Required task
Each of the entries should be retyped precisely as it appears.
## BEGIN Records for the exercise
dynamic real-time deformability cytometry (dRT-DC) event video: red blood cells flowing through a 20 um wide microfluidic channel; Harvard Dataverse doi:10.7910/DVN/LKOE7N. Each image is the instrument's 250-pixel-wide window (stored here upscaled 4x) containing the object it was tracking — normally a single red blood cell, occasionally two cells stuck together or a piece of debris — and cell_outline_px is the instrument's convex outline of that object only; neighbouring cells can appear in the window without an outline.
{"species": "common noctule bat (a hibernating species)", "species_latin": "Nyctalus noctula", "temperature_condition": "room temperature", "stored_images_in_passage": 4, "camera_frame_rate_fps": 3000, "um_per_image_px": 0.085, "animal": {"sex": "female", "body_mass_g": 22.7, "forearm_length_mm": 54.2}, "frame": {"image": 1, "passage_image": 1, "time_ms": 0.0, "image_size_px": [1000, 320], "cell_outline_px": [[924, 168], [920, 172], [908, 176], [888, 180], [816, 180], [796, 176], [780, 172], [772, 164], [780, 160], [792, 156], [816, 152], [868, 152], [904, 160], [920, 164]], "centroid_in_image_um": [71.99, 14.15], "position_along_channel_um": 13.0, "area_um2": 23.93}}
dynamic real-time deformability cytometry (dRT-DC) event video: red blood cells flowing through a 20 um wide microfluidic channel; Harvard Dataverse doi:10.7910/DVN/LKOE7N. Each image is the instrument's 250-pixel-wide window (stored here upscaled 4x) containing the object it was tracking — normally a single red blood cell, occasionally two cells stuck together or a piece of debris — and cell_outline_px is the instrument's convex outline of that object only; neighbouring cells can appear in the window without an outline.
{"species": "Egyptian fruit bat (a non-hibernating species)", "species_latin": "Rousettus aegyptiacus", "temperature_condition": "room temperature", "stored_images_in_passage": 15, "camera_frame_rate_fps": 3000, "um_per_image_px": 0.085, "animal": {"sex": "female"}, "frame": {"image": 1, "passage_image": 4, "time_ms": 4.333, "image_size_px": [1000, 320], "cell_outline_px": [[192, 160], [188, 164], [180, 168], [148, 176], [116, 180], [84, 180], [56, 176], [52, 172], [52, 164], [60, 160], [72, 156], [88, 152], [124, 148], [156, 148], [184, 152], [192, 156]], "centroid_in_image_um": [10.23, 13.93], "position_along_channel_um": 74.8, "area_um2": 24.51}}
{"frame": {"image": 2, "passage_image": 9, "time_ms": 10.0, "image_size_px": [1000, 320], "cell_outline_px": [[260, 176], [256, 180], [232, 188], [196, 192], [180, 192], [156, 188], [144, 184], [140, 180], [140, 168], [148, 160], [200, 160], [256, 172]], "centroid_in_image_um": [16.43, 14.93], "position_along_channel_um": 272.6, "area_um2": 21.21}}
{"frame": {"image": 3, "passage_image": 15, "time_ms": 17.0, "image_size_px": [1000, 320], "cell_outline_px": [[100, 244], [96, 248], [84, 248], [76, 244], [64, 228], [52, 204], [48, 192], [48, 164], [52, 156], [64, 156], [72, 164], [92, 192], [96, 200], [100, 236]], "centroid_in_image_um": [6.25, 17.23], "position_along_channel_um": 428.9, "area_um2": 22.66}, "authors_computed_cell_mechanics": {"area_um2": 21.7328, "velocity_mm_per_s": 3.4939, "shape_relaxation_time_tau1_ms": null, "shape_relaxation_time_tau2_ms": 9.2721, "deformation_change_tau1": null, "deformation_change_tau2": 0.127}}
## END Records for the exercise
Exercise result
dynamic real-time deformability cytometry (dRT-DC) event video: red blood cells flowing through a 20 um wide microfluidic channel; Harvard Dataverse doi:10.7910/DVN/LKOE7N. Each image is the instrument's 250-pixel-wide window (stored here upscaled 4x) containing the object it was tracking — normally a single red blood cell, occasionally two cells stuck together or a piece of debris — and cell_outline_px is the instrument's convex outline of that object only; neighbouring cells can appear in the window without an outline.
{"species": "common noctule bat (a hibernating species)", "species_latin": "Nyctalus noctula", "temperature_condition": "room temperature", "stored_images_in_passage": 4, "camera_frame_rate_fps": 3000, "um_per_image_px": 0.085, "animal": {"sex": "female", "body_mass_g": 22.7, "forearm_length_mm": 54.2}, "frame": {"image": 1, "passage_image": 1, "time_ms": 0.0, "image_size_px": [1000, 320], "cell_outline_px": [[924, 168], [920, 172], [908, 176], [888, 180], [816, 180], [796, 176], [780, 172], [772, 164], [780, 160], [792, 156], [816, 152], [868, 152], [904, 160], [920, 164]], "centroid_in_image_um": [71.99, 14.15], "position_along_channel_um": 13.0, "area_um2": 23.93}}
dynamic real-time deformability cytometry (dRT-DC) event video: red blood cells flowing through a 20 um wide microfluidic channel; Harvard Dataverse doi:10.7910/DVN/LKOE7N. Each image is the instrument's 250-pixel-wide window (stored here upscaled 4x) containing the object it was tracking — normally a single red blood cell, occasionally two cells stuck together or a piece of debris — and cell_outline_px is the instrument's convex outline of that object only; neighbouring cells can appear in the window without an outline.
{"species": "Egyptian fruit bat (a non-hibernating species)", "species_latin": "Rousettus aegyptiacus", "temperature_condition": "room temperature", "stored_images_in_passage": 15, "camera_frame_rate_fps": 3000, "um_per_image_px": 0.085, "animal": {"sex": "female"}, "frame": {"image": 1, "passage_image": 4, "time_ms": 4.333, "image_size_px": [1000, 320], "cell_outline_px": [[192, 160], [188, 164], [180, 168], [148, 176], [116, 180], [84, 180], [56, 176], [52, 172], [52, 164], [60, 160], [72, 156], [88, 152], [124, 148], [156, 148], [184, 152], [192, 156]], "centroid_in_image_um": [10.23, 13.93], "position_along_channel_um": 74.8, "area_um2": 24.51}}
{"frame": {"image": 2, "passage_image": 9, "time_ms": 10.0, "image_size_px": [1000, 320], "cell_outline_px": [[260, 176], [256, 180], [232, 188], [196, 192], [180, 192], [156, 188], [144, 184], [140, 180], [140, 168], [148, 160], [200, 160], [256, 172]], "centroid_in_image_um": [16.43, 14.93], "position_along_channel_um": 272.6, "area_um2": 21.21}}
{"frame": {"image": 3, "passage_image": 15, "time_ms": 17.0, "image_size_px": [1000, 320], "cell_outline_px": [[100, 244], [96, 248], [84, 248], [76, 244], [64, 228], [52, 204], [48, 192], [48, 164], [52, 156], [64, 156], [72, 164], [92, 192], [96, 200], [100, 236]], "centroid_in_image_um": [6.25, 17.23], "position_along_channel_um": 428.9, "area_um2": 22.66}, "authors_computed_cell_mechanics": {"area_um2": 21.7328, "velocity_mm_per_s": 3.4939, "shape_relaxation_time_tau1_ms": null, "shape_relaxation_time_tau2_ms": 9.2721, "deformation_change_tau1": null, "deformation_change_tau2": 0.127}}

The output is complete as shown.